** SOURCE DATA **
-*-

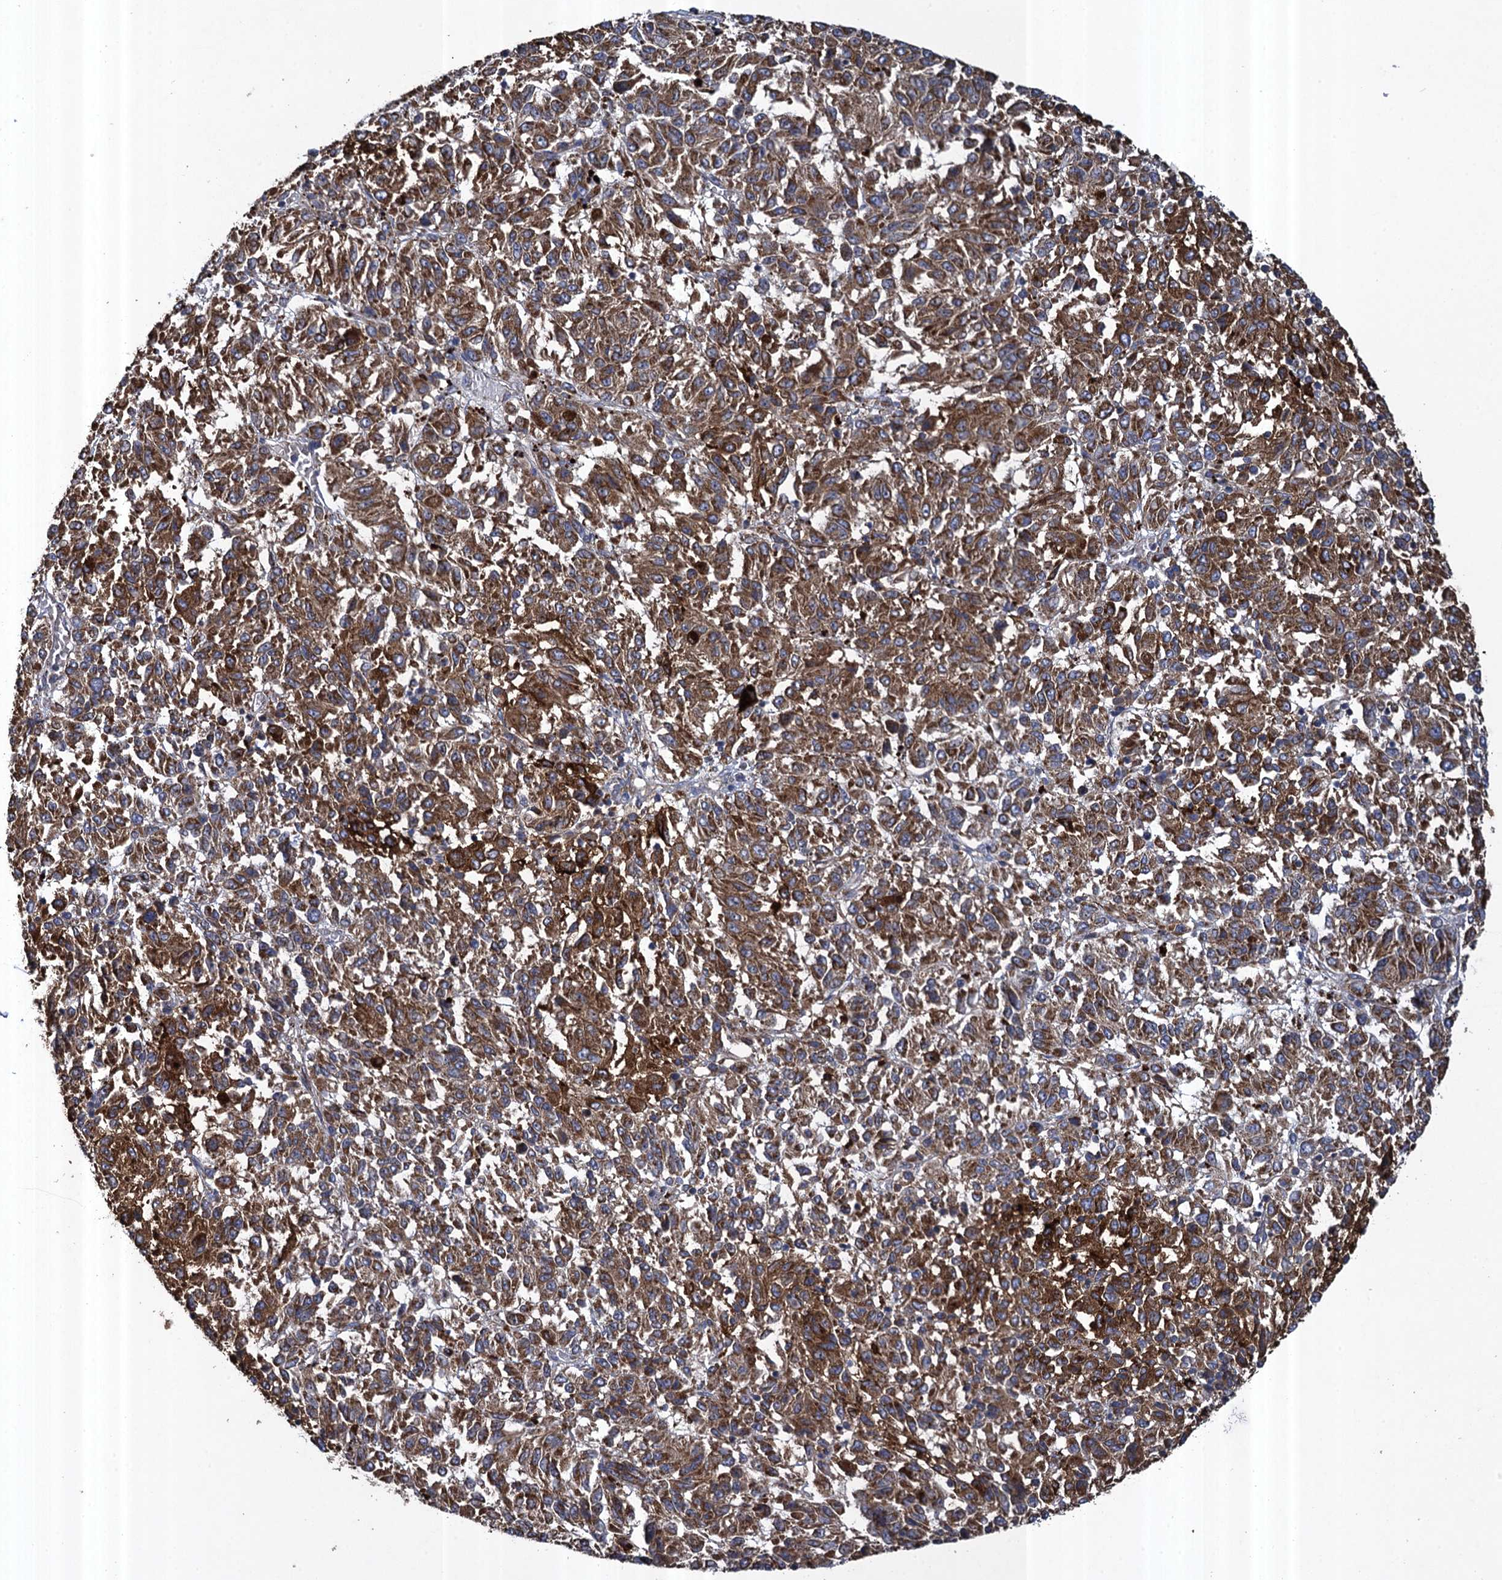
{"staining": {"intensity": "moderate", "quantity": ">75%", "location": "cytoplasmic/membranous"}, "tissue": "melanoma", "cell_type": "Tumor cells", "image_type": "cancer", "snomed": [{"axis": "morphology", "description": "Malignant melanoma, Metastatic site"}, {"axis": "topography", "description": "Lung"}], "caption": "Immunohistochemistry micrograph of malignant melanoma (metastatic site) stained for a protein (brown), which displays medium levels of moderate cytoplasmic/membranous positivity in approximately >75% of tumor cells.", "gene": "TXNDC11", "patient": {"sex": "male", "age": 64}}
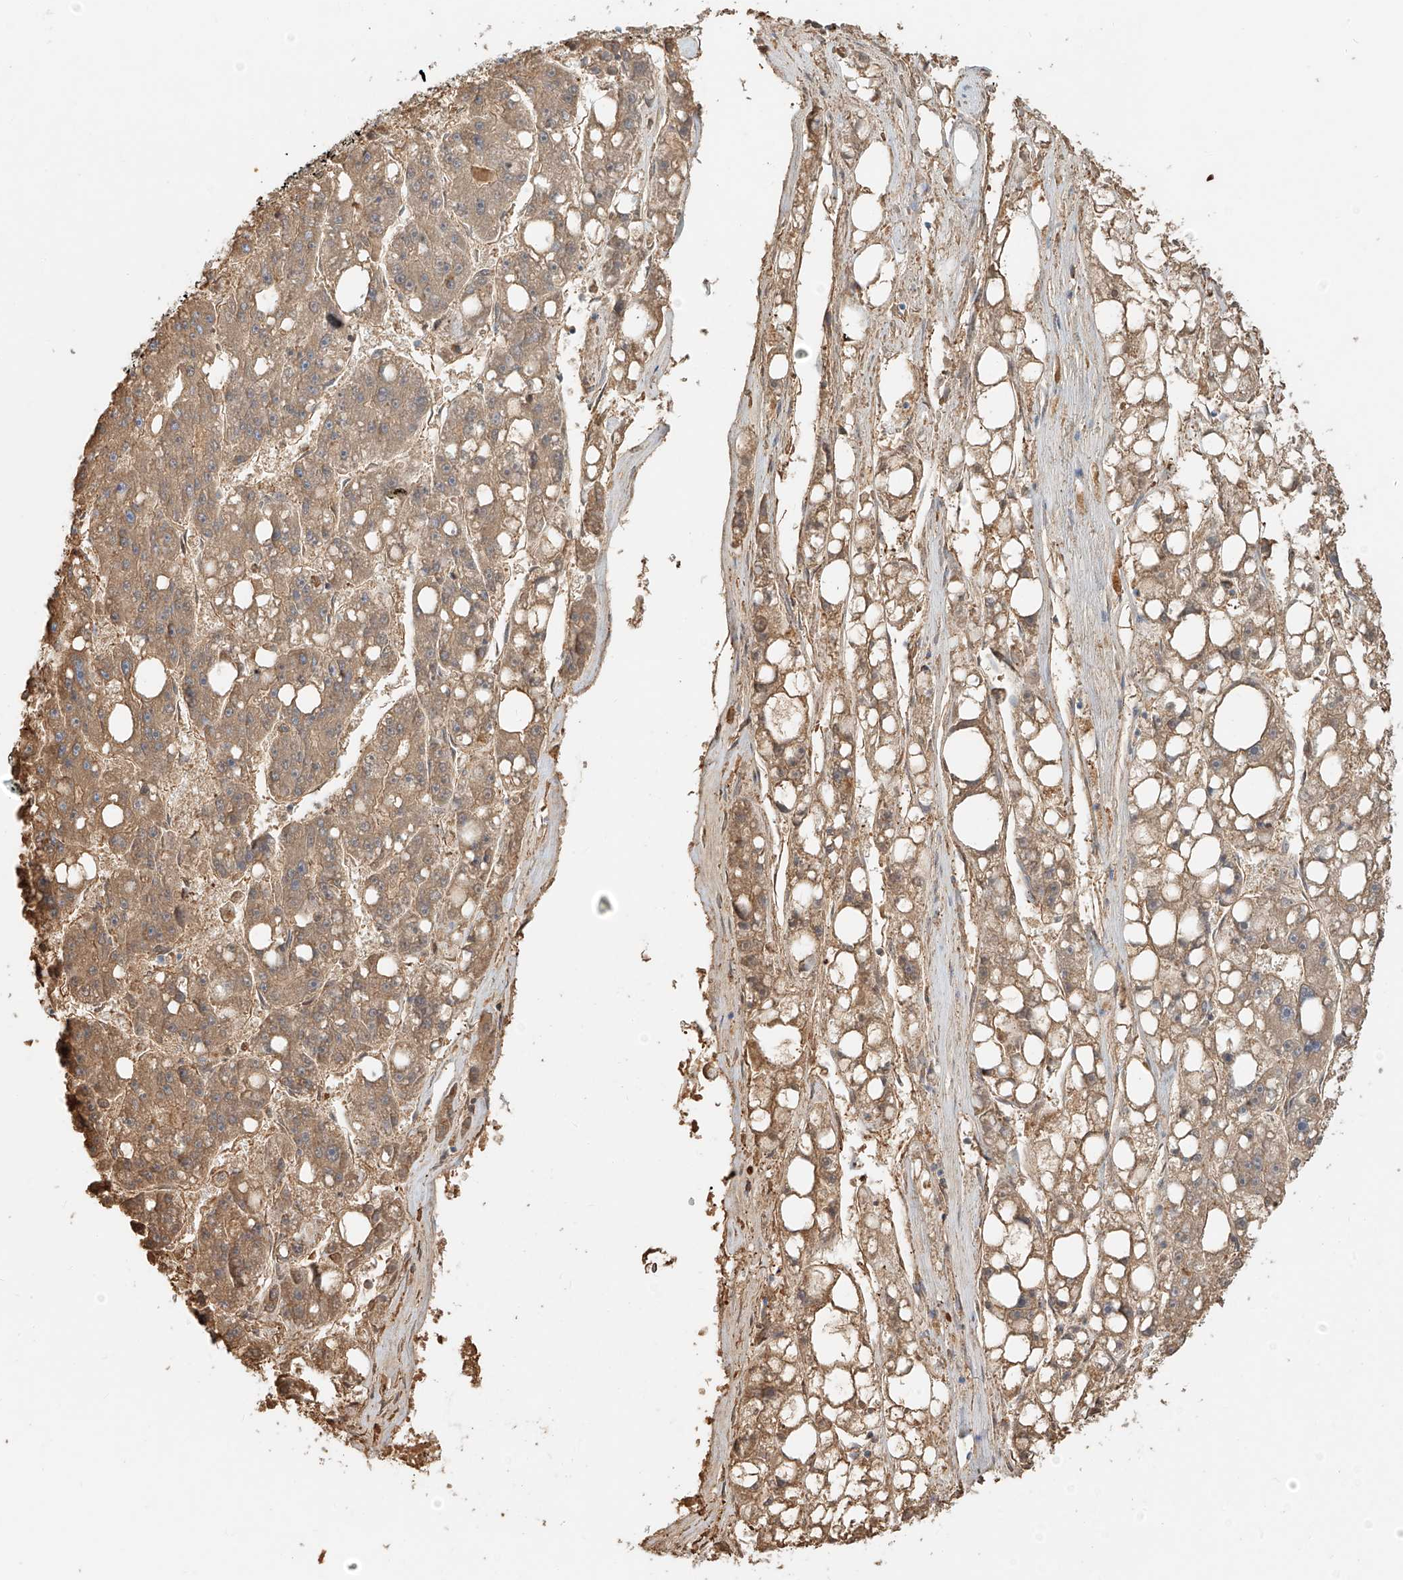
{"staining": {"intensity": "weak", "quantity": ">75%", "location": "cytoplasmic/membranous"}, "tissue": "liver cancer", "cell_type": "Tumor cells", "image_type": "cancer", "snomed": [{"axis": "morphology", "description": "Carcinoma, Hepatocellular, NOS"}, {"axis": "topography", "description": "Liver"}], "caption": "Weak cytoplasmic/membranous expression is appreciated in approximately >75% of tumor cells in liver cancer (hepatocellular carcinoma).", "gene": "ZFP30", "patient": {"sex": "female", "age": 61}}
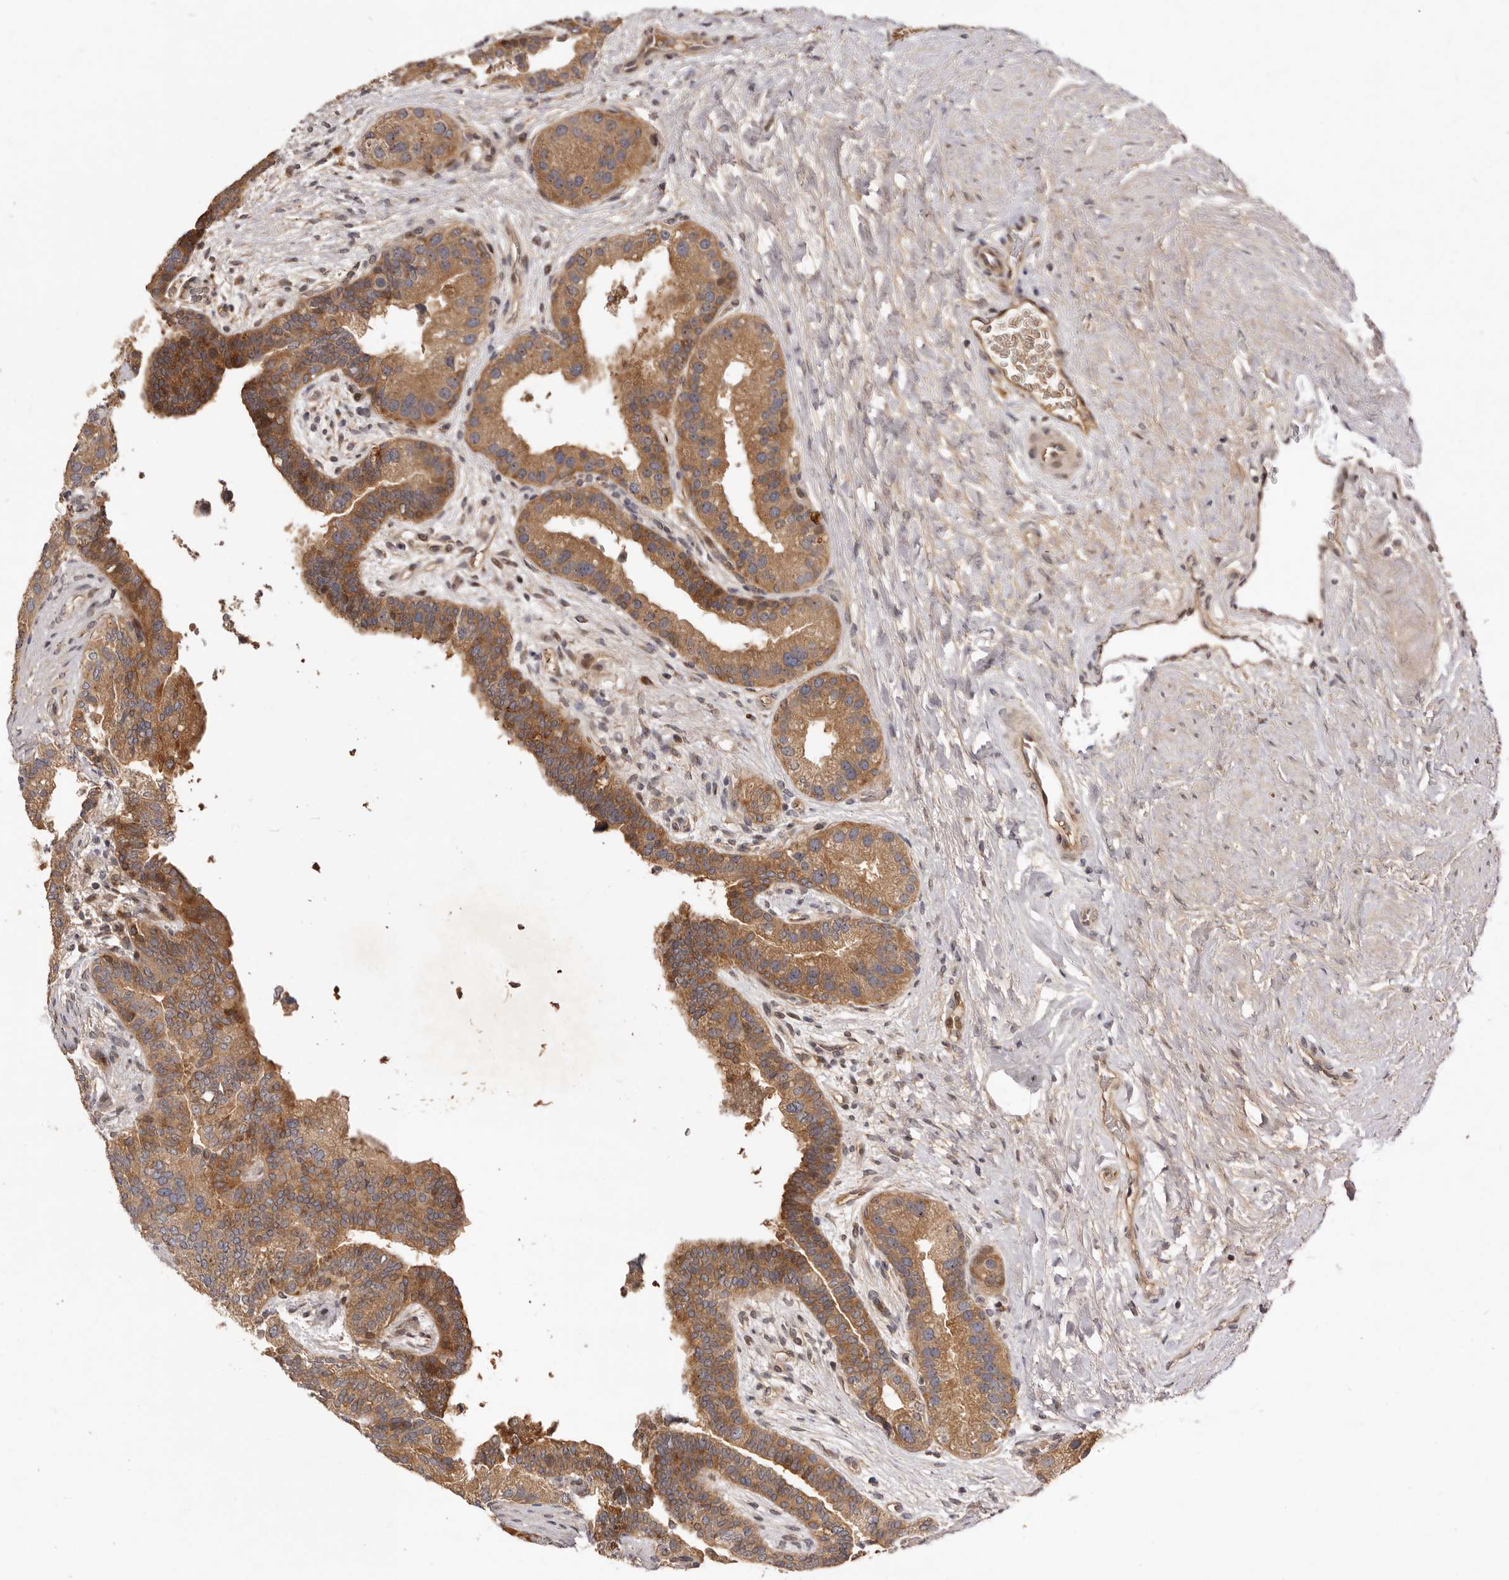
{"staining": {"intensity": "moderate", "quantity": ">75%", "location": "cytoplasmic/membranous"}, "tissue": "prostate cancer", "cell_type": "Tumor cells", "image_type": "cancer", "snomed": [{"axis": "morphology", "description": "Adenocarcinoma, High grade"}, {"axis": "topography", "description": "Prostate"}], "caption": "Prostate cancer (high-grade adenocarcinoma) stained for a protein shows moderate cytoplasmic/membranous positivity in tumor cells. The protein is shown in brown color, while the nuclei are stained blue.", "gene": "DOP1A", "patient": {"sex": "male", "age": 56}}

-*-

** TASK TO COMPLETE **
Every line above that holds the string "protein" should be copied out.

** WRITTEN SOLUTION **
{"staining": {"intensity": "moderate", "quantity": ">75%", "location": "cytoplasmic/membranous"}, "tissue": "melanoma", "cell_type": "Tumor cells", "image_type": "cancer", "snomed": [{"axis": "morphology", "description": "Malignant melanoma, Metastatic site"}, {"axis": "topography", "description": "Lung"}], "caption": "Immunohistochemistry micrograph of malignant melanoma (metastatic site) stained for a protein (brown), which displays medium levels of moderate cytoplasmic/membranous positivity in approximately >75% of tumor cells.", "gene": "TXNDC11", "patient": {"sex": "male", "age": 64}}
{"staining": {"intensity": "moderate", "quantity": ">75%", "location": "cytoplasmic/membranous"}, "tissue": "prostate cancer", "cell_type": "Tumor cells", "image_type": "cancer", "snomed": [{"axis": "morphology", "description": "Adenocarcinoma, High grade"}, {"axis": "topography", "description": "Prostate"}], "caption": "Prostate cancer (high-grade adenocarcinoma) stained for a protein shows moderate cytoplasmic/membranous positivity in tumor cells. The protein is shown in brown color, while the nuclei are stained blue.", "gene": "DOP1A", "patient": {"sex": "male", "age": 56}}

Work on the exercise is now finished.